SSLSessionCacheTimeout  300

# OCSP Stapling, only in httpd 2.3.3 and later
SSLUseStapling                      on
SSLStaplingResponderTimeout         5
SSLStaplingReturnResponderErrors    off
SSLStaplingCache                    "shmcb:c:/ap24/logs/ocsp(128000)"

<VirtualHost *:443>

    SSLEngine on
    SSLCertificateFile "conf/xin.foo.com/xin.crt"
    SSLCertificateChainFile "conf/xin.foo.com/bundle.crt"
    SSLCertificateKeyFile "conf/xin.foo.com/xin.key"

    # Uncomment the following directive when using client certificate authentication
    #SSLCACertificateFile    /path/to/ca_certs_for_client_authentication

    # HSTS (mod_headers is required) (15768000 seconds = 6 months)
    Header always set Strict-Transport-Security "max-age=15768000; includeSubDomains; preload"

    ProxyRequests Off
    ProxyPreserveHost On

    ProxyPass /bar ajp://X.X.X.X:XXXX/bar/
    ProxyPass /bar/ ajp://X.X.X.X:XXXX/bar/bar.html

</VirtualHost>

Now as you can see, I've 2 proxypasses according to how URL is. That's because I've and "admin"/backend zone, and a user zone. First proxypass is per Admin Zone, and second one to User zone.
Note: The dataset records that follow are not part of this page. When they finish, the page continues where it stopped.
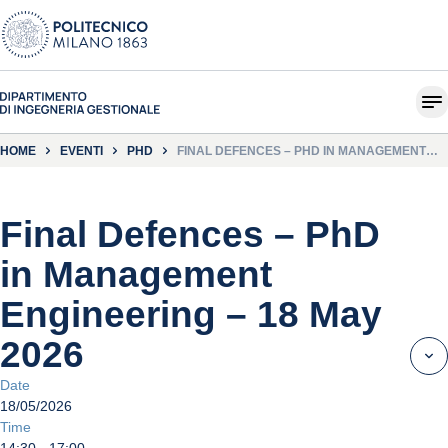
HOME
EVENTI
PHD
FINAL DEFENCES – PHD IN MANAGEMENT
ENGINEERING – 18 MAY 2026
Final Defences – PhD
in Management
Engineering – 18 May
2026
Date
18/05/2026
Time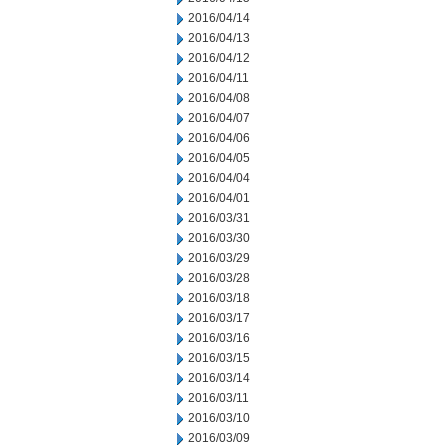
2016/04/14
2016/04/13
2016/04/12
2016/04/11
2016/04/08
2016/04/07
2016/04/06
2016/04/05
2016/04/04
2016/04/01
2016/03/31
2016/03/30
2016/03/29
2016/03/28
2016/03/18
2016/03/17
2016/03/16
2016/03/15
2016/03/14
2016/03/11
2016/03/10
2016/03/09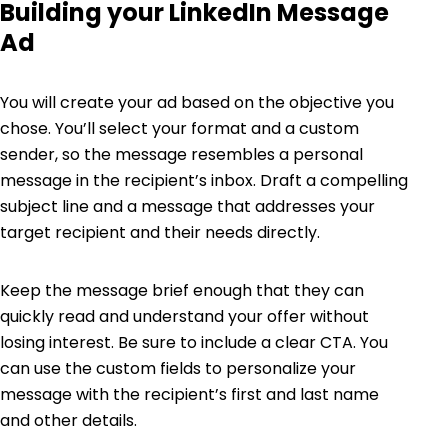
Building your LinkedIn Message
Ad
You will create your ad based on the objective you
chose. You’ll select your format and a custom
sender, so the message resembles a personal
message in the recipient’s inbox. Draft a compelling
subject line and a message that addresses your
target recipient and their needs directly.
Keep the message brief enough that they can
quickly read and understand your offer without
losing interest. Be sure to include a clear CTA. You
can use the custom fields to personalize your
message with the recipient’s first and last name
and other details.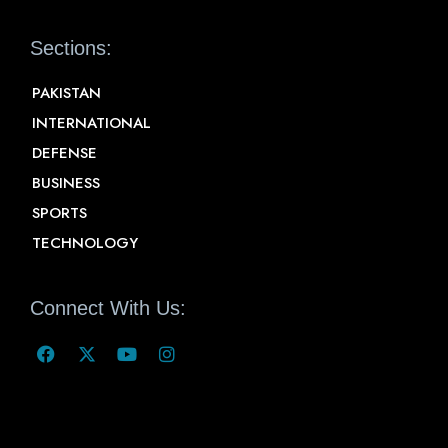
Sections:
PAKISTAN
INTERNATIONAL
DEFENSE
BUSINESS
SPORTS
TECHNOLOGY
Connect With Us: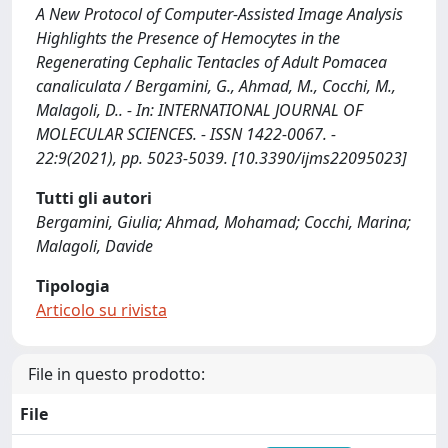
A New Protocol of Computer-Assisted Image Analysis
Highlights the Presence of Hemocytes in the
Regenerating Cephalic Tentacles of Adult Pomacea
canaliculata / Bergamini, G., Ahmad, M., Cocchi, M.,
Malagoli, D.. - In: INTERNATIONAL JOURNAL OF
MOLECULAR SCIENCES. - ISSN 1422-0067. -
22:9(2021), pp. 5023-5039. [10.3390/ijms22095023]
Tutti gli autori
Bergamini, Giulia; Ahmad, Mohamad; Cocchi, Marina;
Malagoli, Davide
Tipologia
Articolo su rivista
File in questo prodotto:
File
Now, for those sites I need those URLS:

ADMIN: https://xin.foo.com/bar/bar

USER: https://xin.foo.com/bar/bar?app=personal

I'm using Apache server on a "local" context right now, which means I have not a TLD subdomain already with the Apache server public IP on it. So, on my local machine in the office, I've edited my "hosts" file on "windows/system32/drivers/etc" and added the line:

xin.foo.com Y.Y.Y.Y (which is the IP address of the Apache frontal server). This way I can emulate from my machine, what a public acces from inet will be.

Said all that, now comes the thing:

Inet people, will access thorugh https://xin.foo.com. That's it.

I want "https://xin.foo.com" to access directly to USER zone.

And something like https://xin.foo.com/admin, to access to ADMIN backend zone.

Then, here I guess are 2 things to take in account:

• AJP proxypasses
• Possibility of mod-rewrite'ing first with parametters or something, to force the already configured proxypasses to work? As tha aplication mounted on Tomcat server, expects some parameters (?app=personal) to show user zone. And no params = admin zone.

Maybe I've to delete the Proxypasses and do some mod_proxy_ajp to it?

What will be the right way to do it and how? I would appreciate the final recipe, as mod_rewrite and Porxypass is not my speciality... And I'm convinced that even those 2 proxypasses are wrong, but that's what they got me.

EDIT ACCORDING TO COMMENTS:

To sumarize, all is working porperly right now, but I need to write the URLs as explained before, to acces the proper zones. What I want is to change the behaviour of the server, according to what is logic, and let the simple TLD url go to user zone, and "/admin" to backend zone. I've added a rewirte from http to https which works OK. Now I've thought that I can add a rewrite which says:

"IF https://xin.foo.com THEN https://xin.foo.com/bar/bar?app=personal"

and

"IF https://xin.foo.com/admin THEN https://xin.foo.com/bar/bar"

With that, I guess the AJP proypasses should still working normally. And what would be of an A+ grade, would be to not to modify the URL on the browser, so people keep reading "https://xin.foo.com" for the real and "hidden" "https://xin.foo.com/bar/bar?app=personal".

Thanks you all so much, and kind regards.